Data ::
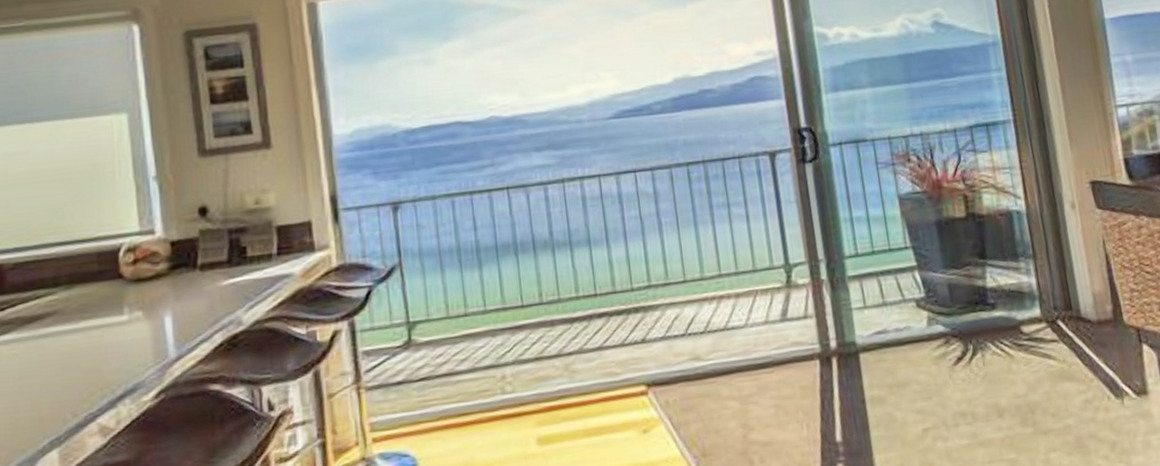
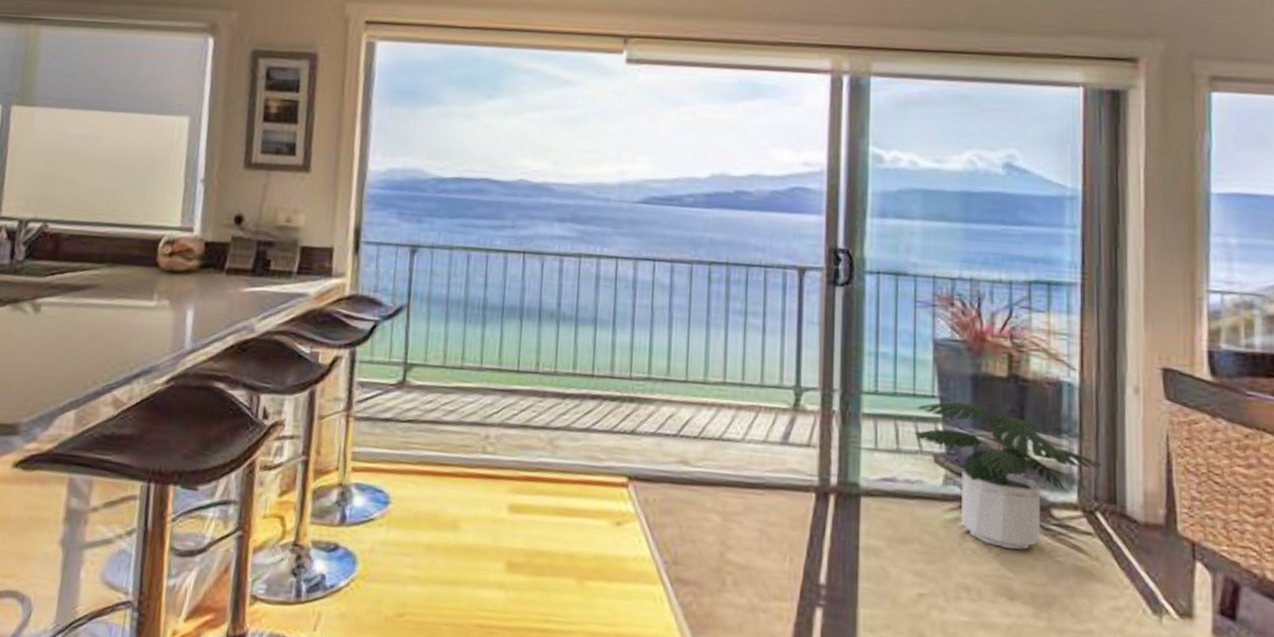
potted plant: none [894,247,1055,371] -> present [913,402,1101,550]

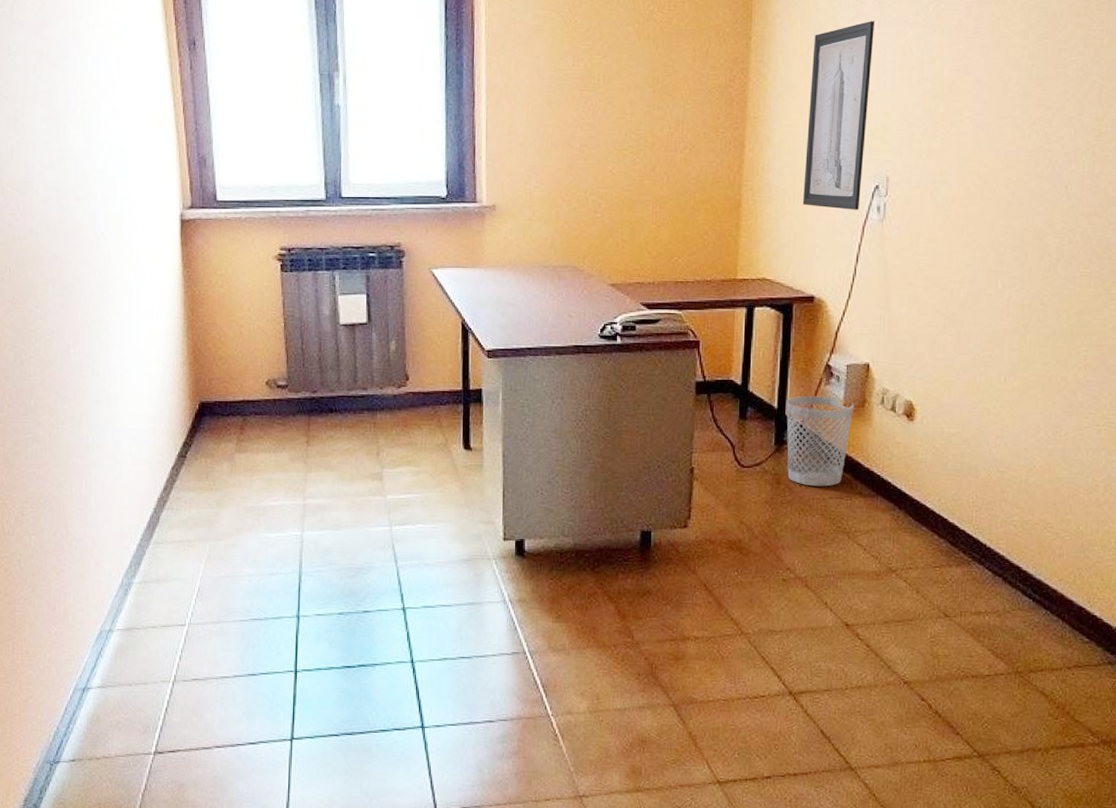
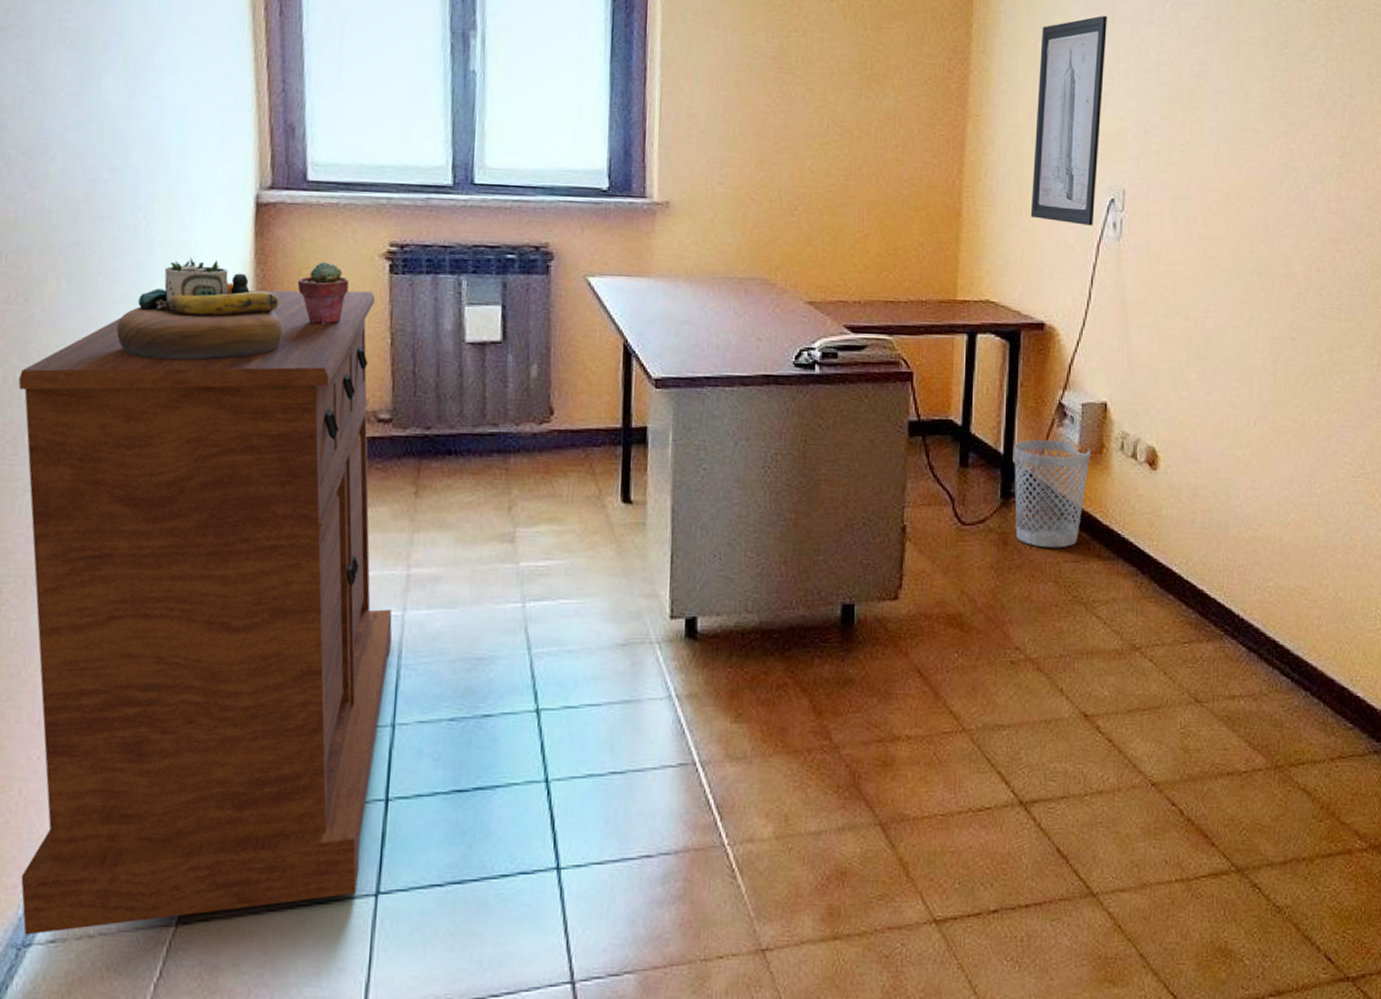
sideboard: none [23,286,295,755] -> present [18,290,393,935]
decorative bowl: none [88,264,205,343] -> present [116,257,284,360]
potted succulent: none [214,264,252,314] -> present [297,261,350,325]

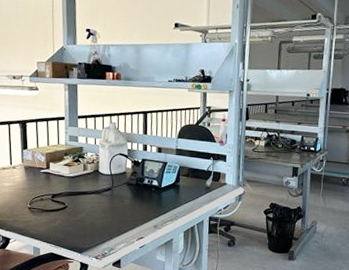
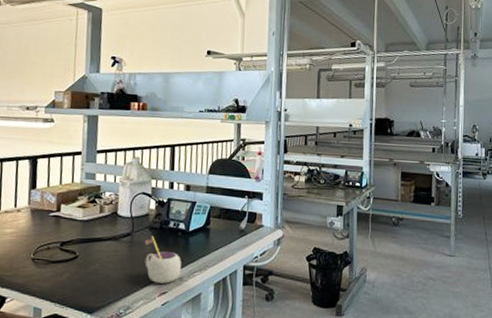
mug: none [123,190,155,230] -> present [144,235,181,284]

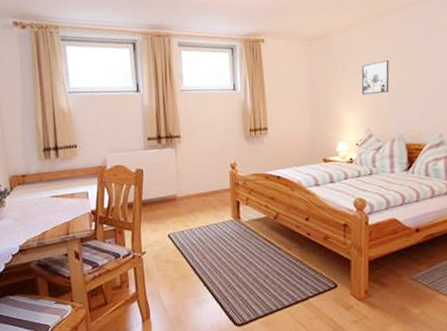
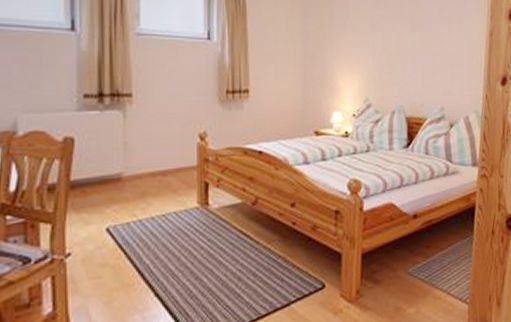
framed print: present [361,60,390,95] -> none [361,20,392,58]

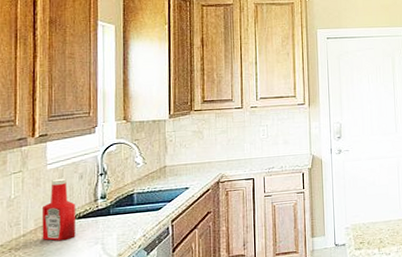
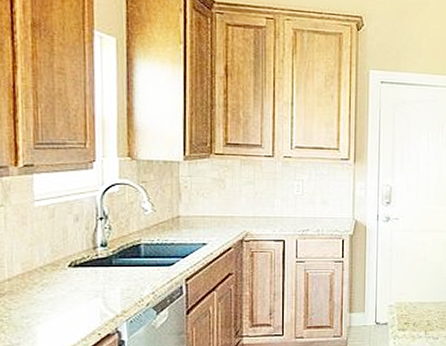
ketchup bottle: present [41,178,76,241] -> none [29,218,72,290]

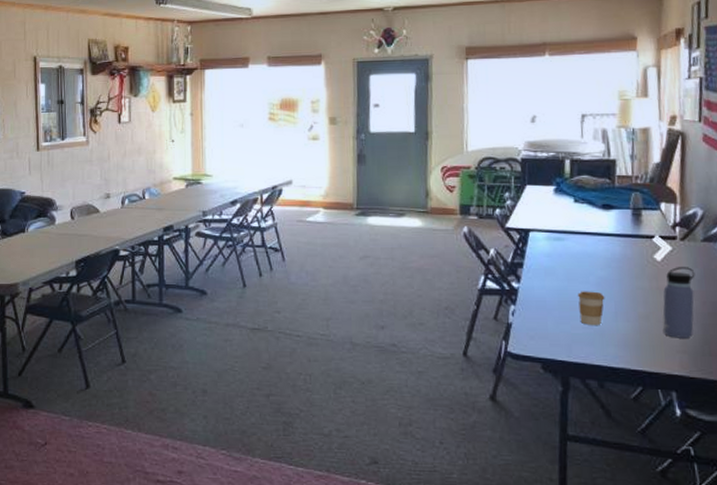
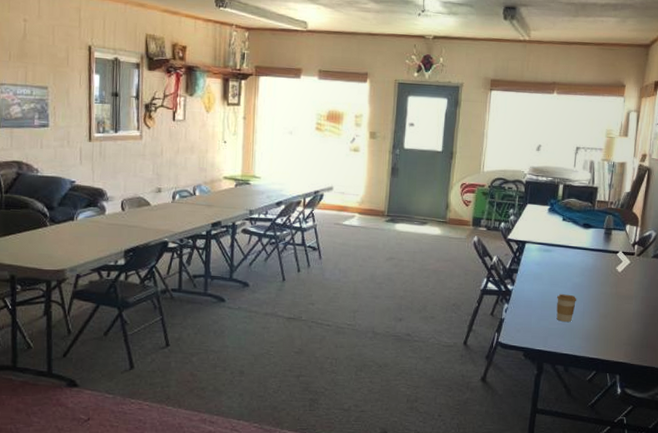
water bottle: present [662,267,695,338] -> none [615,277,644,334]

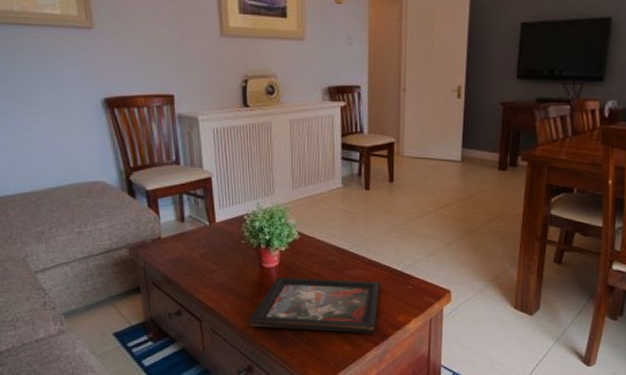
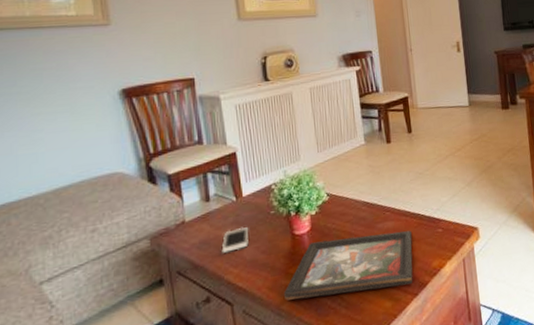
cell phone: none [193,251,220,273] -> present [221,226,249,253]

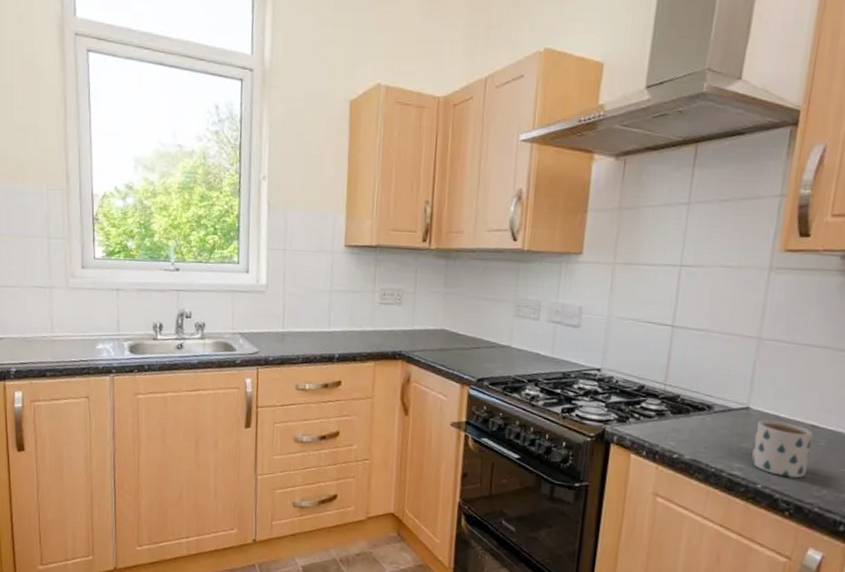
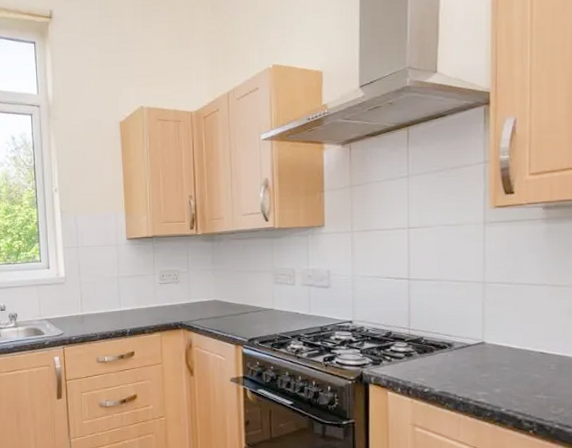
mug: present [751,420,813,479] -> none [493,352,543,400]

Exercise aim :: Answer with a number only: how many lines above have the word "bottle"?

Task solution :: 2